Fray Pedro de Henestrosa había tenido la suprema merced que el hombre puede otorgarse a sí mismo: la de salir al encuentro de su propia muerte, retarla y caer traspasado en lucha que sea, para el vencido, asaeteada victoria de Sebastián: confusión y derrota final de la muerte.
XXXVII
(8 de diciembre)
Cuando el muchacho que me guiaba señaló la casa, diciendo que allí estaba la posada nueva, me detuve con dolorosa sorpresa: detrás de esas paredes espesas, bajo ese tejado cubierto de yerbas mecidas por el viento, habíamos velado cierta noche al padre de Rosario. Allá, en una cocina enorme, me había acercado a Tu mujer por vez primera, con una oscura conciencia de su futura importancia. Ahora nos sale al paso un Don Melisio, cuya «Doña», negra enana, agarra tres maletas de manos de los mozos que me siguen y se las empila sobre la cabeza como si nada pesaran los papeles y libros que las llenan hasta reventarles las correas, alejándose hacia el patio con los ojos salidos de la cara. Las habitaciones están como antes, aunque sin el cándido adorno de los cromos viejos. El patio guarda las mismas matas; la cocina, aquella tinaja ventruda que daba a las voces una resonancia de nave de catedral. La vasta sala del frente, en cambio, ha sido transformada en comedor y tienda mixta, con grandes rollos de cuerdas en los rincones y varios estantes en que hay latas de pólvora negra, bálsamos y aceites, y medicinas en frascos de formas desusadas, como destinadas a enfermedades de otro siglo.

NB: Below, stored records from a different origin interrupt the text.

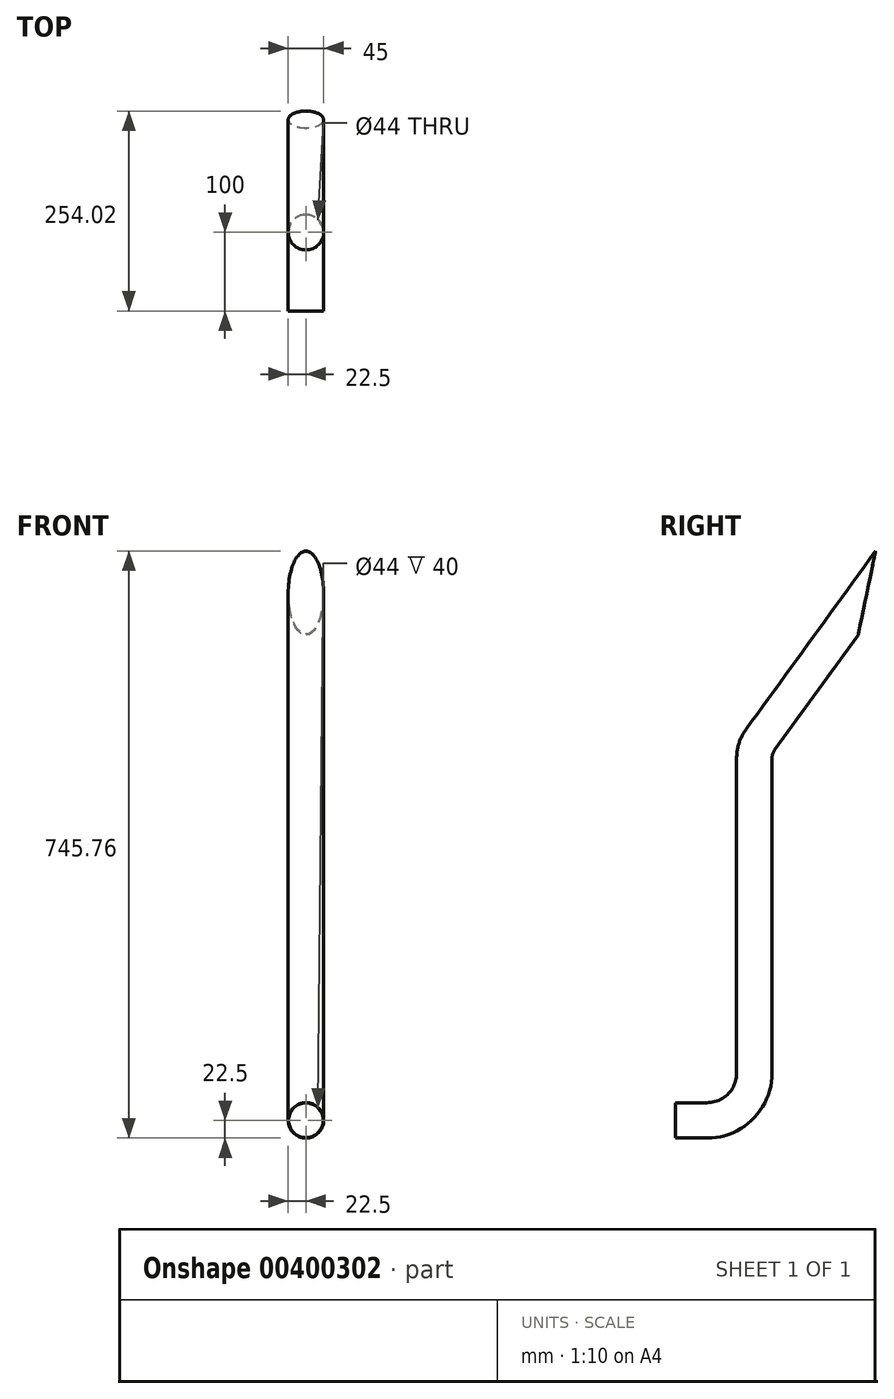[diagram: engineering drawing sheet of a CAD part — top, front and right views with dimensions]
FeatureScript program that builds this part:
annotation { "Feature Type Name" : "Feature", "Feature Type Description" : "" }
export const myFeature = defineFeature(function(context is Context, id is Id, definition is map)
    precondition{}
    {
        {
            var Q0;
            Q0=qCreatedBy(makeId("Right.planeOp"),FACE);
            var sketch = newSketch(context, id + "F0", { "sketchPlane" : qUnion([Q0])});
            skLineSegment(sketch, "E0", {"start": v(0, 0) * mm, "end": v(40, 0) * mm});
            skLineSegment(sketch, "E1", {"start": v(100, 60) * mm, "end": v(100, 460) * mm});
            skLineSegment(sketch, "E2", {"start": v(107.64, 483.51) * mm, "end": v(272.22, 710.04) * mm});
            skPoint(sketch, "E3.visualSharp", {"position": v(100, 0) * mm});
            skArc(sketch, "E3.filletArc", {"start": v(40, 0) * mm, "mid": v(82.43, 17.57) * mm, "end": v(100, 60) * mm});
            skPoint(sketch, "E4.visualSharp", {"position": v(100, 473) * mm});
            skArc(sketch, "E4.filletArc", {"start": v(107.64, 483.51) * mm, "mid": v(101.96, 472.36) * mm, "end": v(100, 460) * mm});
            skPoint(sketch, "E5.visualSharp", {"position": v(175.47, 576.87) * mm});
            skSolve(sketch);
        }
        {
            var Q0;
            Q0=qCreatedBy(makeId("Front.planeOp"),FACE);
            var sketch = newSketch(context, id + "F1", { "sketchPlane" : qUnion([Q0])});
            skCircle(sketch, "E6", {"center": v(0, 0) * mm, "radius": 22 * mm});
            skCircle(sketch, "E7", {"center": v(0, 0) * mm, "radius": 22.5 * mm});
            skSolve(sketch);
        }
        {
            var Q0;
            Q0=makeQuery(id+"F1.imprint","IMPRINT",FACE,{"disambiguationData":[TD([[makeQuery(id+"F1.imprint","IMPRINT",EDGE,{"derivedFrom":sQuery(id+"F1.wireOp",EDGE,"E6")}),-1.0]])]});
            var Q1;
            Q1=sQuery(id+"F0.wireOp",EDGE,"E0");
            var Q2;
            Q2=sQuery(id+"F0.wireOp",EDGE,"E3.filletArc");
            var Q3;
            Q3=sQuery(id+"F0.wireOp",EDGE,"E1");
            var Q4;
            Q4=sQuery(id+"F0.wireOp",EDGE,"E4.filletArc");
            var Q5;
            Q5=sQuery(id+"F0.wireOp",EDGE,"E2");
            var Q6;
            Q6=sQuery(id+"F0.wireOp",EDGE,"E5.filletArc");
            var Q7;
            Q7=sQuery(id+"F0.wireOp",EDGE,"ADRPB93s-L3ns-Njq6-n3NY-gjiRkliPrde4");
            sweep(context, id + "F2", {"profiles" : qUnion([Q0]), "path" : qUnion([Q1, Q2, Q3, Q4, Q5, Q6, Q7])});
        }
        {
            var Q0;
            Q0=qCreatedBy(makeId("Right.planeOp"),FACE);
            var sketch = newSketch(context, id + "F3", { "sketchPlane" : qUnion([Q0])});
            skLineSegment(sketch, "E8", {"start": v(145.31, 573.64) * mm, "end": v(254.02, 723.26) * mm});
            skLineSegment(sketch, "E9", {"start": v(290.42, 696.81) * mm, "end": v(173.02, 535.22) * mm});
            skLineSegment(sketch, "E10", {"start": v(254.02, 723.26) * mm, "end": v(231.72, 616.02) * mm});
            skLineSegment(sketch, "E11", {"start": v(231.72, 616.02) * mm, "end": v(290.42, 696.81) * mm});
            skLineSegment(sketch, "E12", {"start": v(254.02, 723.26) * mm, "end": v(290.42, 696.81) * mm});
            skSolve(sketch);
        }
        {
            var Q0;
            Q0 = qSketchRegion(id + "F3", true);
            extrude(context, id + "F4", {"entities" : qUnion([Q0]), "operationType" : NewBodyOperationType.REMOVE, "endBound" : BoundingType.THROUGH_ALL, "depth" : 25 * mm});
        }
        {
            var Q0;
            Q0 = qSketchRegion(id + "F3", true);
            extrude(context, id + "F5", {"entities" : qUnion([Q0]), "operationType" : NewBodyOperationType.REMOVE, "oppositeDirection" : true, "depth" : 25 * mm});
        }
    });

Don Melisio me explica que compró la casa a la madre de Rosario, y que ésta, con todas sus hijas solteras, ha ido a reunirse con una hermana que tiene tras de los Andes, a once o doce jornadas de viaje. Una vez más me admiro ante la naturalidad con que las gentes de estas tierras consideran el ancho mundo, echándose a navegar o a rodar durante semanas largas, con sus hamacas enrolladas en el hombro, sin los sustos del hombre cultivado ante las distancias que los precarios medios de transporte hacen inmensas. Además, el plantar la tienda en otra parte, pasar del estuario a la cabecera de un río, mudar la vivienda a la otra banda de un llano que tarda días en cruzarse, forma parte del innato concepto de libertad de seres ante cuyos ojos se presenta la tierra sin cercados, cipos ni deslindes. El suelo, aquí es de quien quiera tomarlo: a fuego y a machete se limpia una orilla de río, se para una cobija sobre cuatro horcones, y esto es ya un hato que lleva el nombre de quien se proclama su dueño, como los antiguos Conquistadores, rezando un Padrenuestro y arrojando ramas al viento.